◆ **WHAT YOU HAVE TO DO**: Using the entries that follow, write out the line containing "[8]. Suryawanshi, M.K., Shinde, A.V., &", the line containing "[14]. Rundell KW, and", and every line between them, exactly and nothing else.

(Records from a data source)

-=-=-=-=-

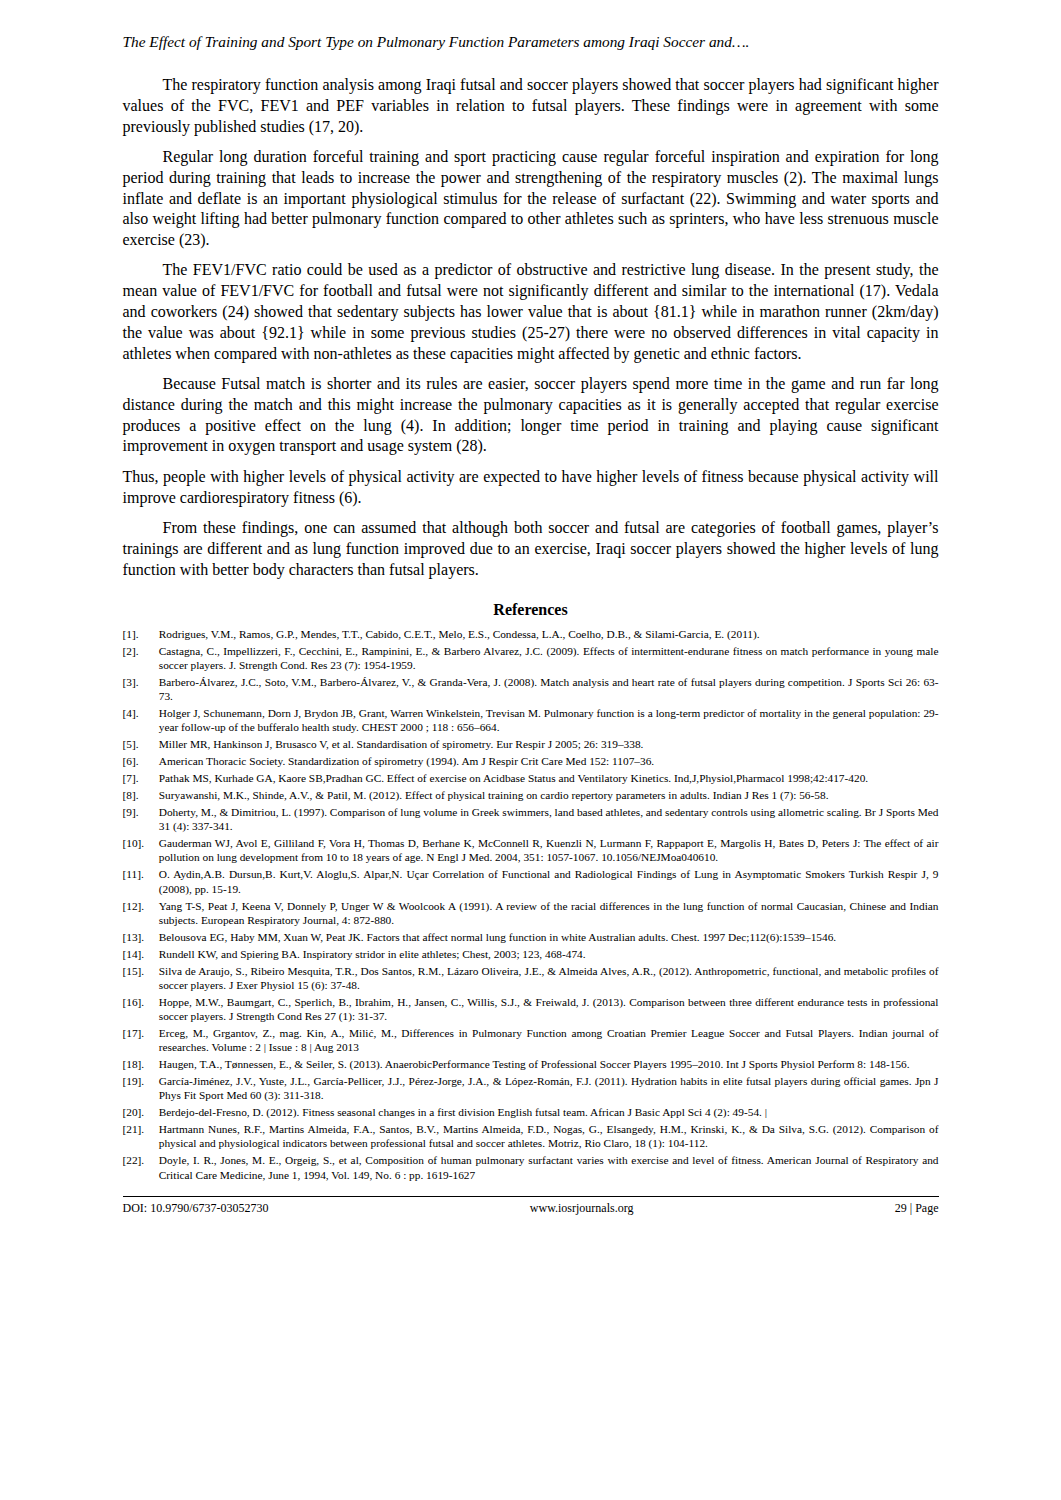The Effect of Training and Sport Type on Pulmonary Function Parameters among Iraqi Soccer and….
The respiratory function analysis among Iraqi futsal and soccer players showed that soccer players had significant higher values of the FVC, FEV1 and PEF variables in relation to futsal players. These findings were in agreement with some previously published studies (17, 20).
Regular long duration forceful training and sport practicing cause regular forceful inspiration and expiration for long period during training that leads to increase the power and strengthening of the respiratory muscles (2). The maximal lungs inflate and deflate is an important physiological stimulus for the release of surfactant (22). Swimming and water sports and also weight lifting had better pulmonary function compared to other athletes such as sprinters, who have less strenuous muscle exercise (23).
The FEV1/FVC ratio could be used as a predictor of obstructive and restrictive lung disease. In the present study, the mean value of FEV1/FVC for football and futsal were not significantly different and similar to the international (17). Vedala and coworkers (24) showed that sedentary subjects has lower value that is about {81.1} while in marathon runner (2km/day) the value was about {92.1} while in some previous studies (25-27) there were no observed differences in vital capacity in athletes when compared with non-athletes as these capacities might affected by genetic and ethnic factors.
Because Futsal match is shorter and its rules are easier, soccer players spend more time in the game and run far long distance during the match and this might increase the pulmonary capacities as it is generally accepted that regular exercise produces a positive effect on the lung (4). In addition; longer time period in training and playing cause significant improvement in oxygen transport and usage system (28).
Thus, people with higher levels of physical activity are expected to have higher levels of fitness because physical activity will improve cardiorespiratory fitness (6).
From these findings, one can assumed that although both soccer and futsal are categories of football games, player’s trainings are different and as lung function improved due to an exercise, Iraqi soccer players showed the higher levels of lung function with better body characters than futsal players.
References
[1]. Rodrigues, V.M., Ramos, G.P., Mendes, T.T., Cabido, C.E.T., Melo, E.S., Condessa, L.A., Coelho, D.B., & Silami-Garcia, E. (2011).
[2]. Castagna, C., Impellizzeri, F., Cecchini, E., Rampinini, E., & Barbero Alvarez, J.C. (2009). Effects of intermittent-endurane fitness on match performance in young male soccer players. J. Strength Cond. Res 23 (7): 1954-1959.
[3]. Barbero-Álvarez, J.C., Soto, V.M., Barbero-Álvarez, V., & Granda-Vera, J. (2008). Match analysis and heart rate of futsal players during competition. J Sports Sci 26: 63-73.
[4]. Holger J, Schunemann, Dorn J, Brydon JB, Grant, Warren Winkelstein, Trevisan M. Pulmonary function is a long-term predictor of mortality in the general population: 29- year follow-up of the bufferalo health study. CHEST 2000 ; 118 : 656–664.
[5]. Miller MR, Hankinson J, Brusasco V, et al. Standardisation of spirometry. Eur Respir J 2005; 26: 319–338.
[6]. American Thoracic Society. Standardization of spirometry (1994). Am J Respir Crit Care Med 152: 1107–36.
[7]. Pathak MS, Kurhade GA, Kaore SB,Pradhan GC. Effect of exercise on Acidbase Status and Ventilatory Kinetics. Ind,J,Physiol,Pharmacol 1998;42:417-420.
[8]. Suryawanshi, M.K., Shinde, A.V., & Patil, M. (2012). Effect of physical training on cardio repertory parameters in adults. Indian J Res 1 (7): 56-58.
[9]. Doherty, M., & Dimitriou, L. (1997). Comparison of lung volume in Greek swimmers, land based athletes, and sedentary controls using allometric scaling. Br J Sports Med 31 (4): 337-341.
[10]. Gauderman WJ, Avol E, Gilliland F, Vora H, Thomas D, Berhane K, McConnell R, Kuenzli N, Lurmann F, Rappaport E, Margolis H, Bates D, Peters J: The effect of air pollution on lung development from 10 to 18 years of age. N Engl J Med. 2004, 351: 1057-1067. 10.1056/NEJMoa040610.
[11]. O. Aydin,A.B. Dursun,B. Kurt,V. Aloglu,S. Alpar,N. Uçar Correlation of Functional and Radiological Findings of Lung in Asymptomatic Smokers Turkish Respir J, 9 (2008), pp. 15-19.
[12]. Yang T-S, Peat J, Keena V, Donnely P, Unger W & Woolcook A (1991). A review of the racial differences in the lung function of normal Caucasian, Chinese and Indian subjects. European Respiratory Journal, 4: 872-880.
[13]. Belousova EG, Haby MM, Xuan W, Peat JK. Factors that affect normal lung function in white Australian adults. Chest. 1997 Dec;112(6):1539–1546.
[14]. Rundell KW, and Spiering BA. Inspiratory stridor in elite athletes; Chest, 2003; 123, 468-474.
[15]. Silva de Araujo, S., Ribeiro Mesquita, T.R., Dos Santos, R.M., Lázaro Oliveira, J.E., & Almeida Alves, A.R., (2012). Anthropometric, functional, and metabolic profiles of soccer players. J Exer Physiol 15 (6): 37-48.
[16]. Hoppe, M.W., Baumgart, C., Sperlich, B., Ibrahim, H., Jansen, C., Willis, S.J., & Freiwald, J. (2013). Comparison between three different endurance tests in professional soccer players. J Strength Cond Res 27 (1): 31-37.
[17]. Erceg, M., Grgantov, Z., mag. Kin, A., Milić, M., Differences in Pulmonary Function among Croatian Premier League Soccer and Futsal Players. Indian journal of researches. Volume : 2 | Issue : 8 | Aug 2013
[18]. Haugen, T.A., Tønnessen, E., & Seiler, S. (2013). AnaerobicPerformance Testing of Professional Soccer Players 1995–2010. Int J Sports Physiol Perform 8: 148-156.
[19]. García-Jiménez, J.V., Yuste, J.L., García-Pellicer, J.J., Pérez-Jorge, J.A., & López-Román, F.J. (2011). Hydration habits in elite futsal players during official games. Jpn J Phys Fit Sport Med 60 (3): 311-318.
[20]. Berdejo-del-Fresno, D. (2012). Fitness seasonal changes in a first division English futsal team. African J Basic Appl Sci 4 (2): 49-54. |
[21]. Hartmann Nunes, R.F., Martins Almeida, F.A., Santos, B.V., Martins Almeida, F.D., Nogas, G., Elsangedy, H.M., Krinski, K., & Da Silva, S.G. (2012). Comparison of physical and physiological indicators between professional futsal and soccer athletes. Motriz, Rio Claro, 18 (1): 104-112.
[22]. Doyle, I. R., Jones, M. E., Orgeig, S., et al, Composition of human pulmonary surfactant varies with exercise and level of fitness. American Journal of Respiratory and Critical Care Medicine, June 1, 1994, Vol. 149, No. 6 : pp. 1619-1627
DOI: 10.9790/6737-03052730 www.iosrjournals.org 29 | Page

-=-=-=-=-

◆ **OUTPUT OF THE EXERCISE**:
[8]. Suryawanshi, M.K., Shinde, A.V., & Patil, M. (2012). Effect of physical training on cardio repertory parameters in adults. Indian J Res 1 (7): 56-58.
[9]. Doherty, M., & Dimitriou, L. (1997). Comparison of lung volume in Greek swimmers, land based athletes, and sedentary controls using allometric scaling. Br J Sports Med 31 (4): 337-341.
[10]. Gauderman WJ, Avol E, Gilliland F, Vora H, Thomas D, Berhane K, McConnell R, Kuenzli N, Lurmann F, Rappaport E, Margolis H, Bates D, Peters J: The effect of air pollution on lung development from 10 to 18 years of age. N Engl J Med. 2004, 351: 1057-1067. 10.1056/NEJMoa040610.
[11]. O. Aydin,A.B. Dursun,B. Kurt,V. Aloglu,S. Alpar,N. Uçar Correlation of Functional and Radiological Findings of Lung in Asymptomatic Smokers Turkish Respir J, 9 (2008), pp. 15-19.
[12]. Yang T-S, Peat J, Keena V, Donnely P, Unger W & Woolcook A (1991). A review of the racial differences in the lung function of normal Caucasian, Chinese and Indian subjects. European Respiratory Journal, 4: 872-880.
[13]. Belousova EG, Haby MM, Xuan W, Peat JK. Factors that affect normal lung function in white Australian adults. Chest. 1997 Dec;112(6):1539–1546.
[14]. Rundell KW, and Spiering BA. Inspiratory stridor in elite athletes; Chest, 2003; 123, 468-474.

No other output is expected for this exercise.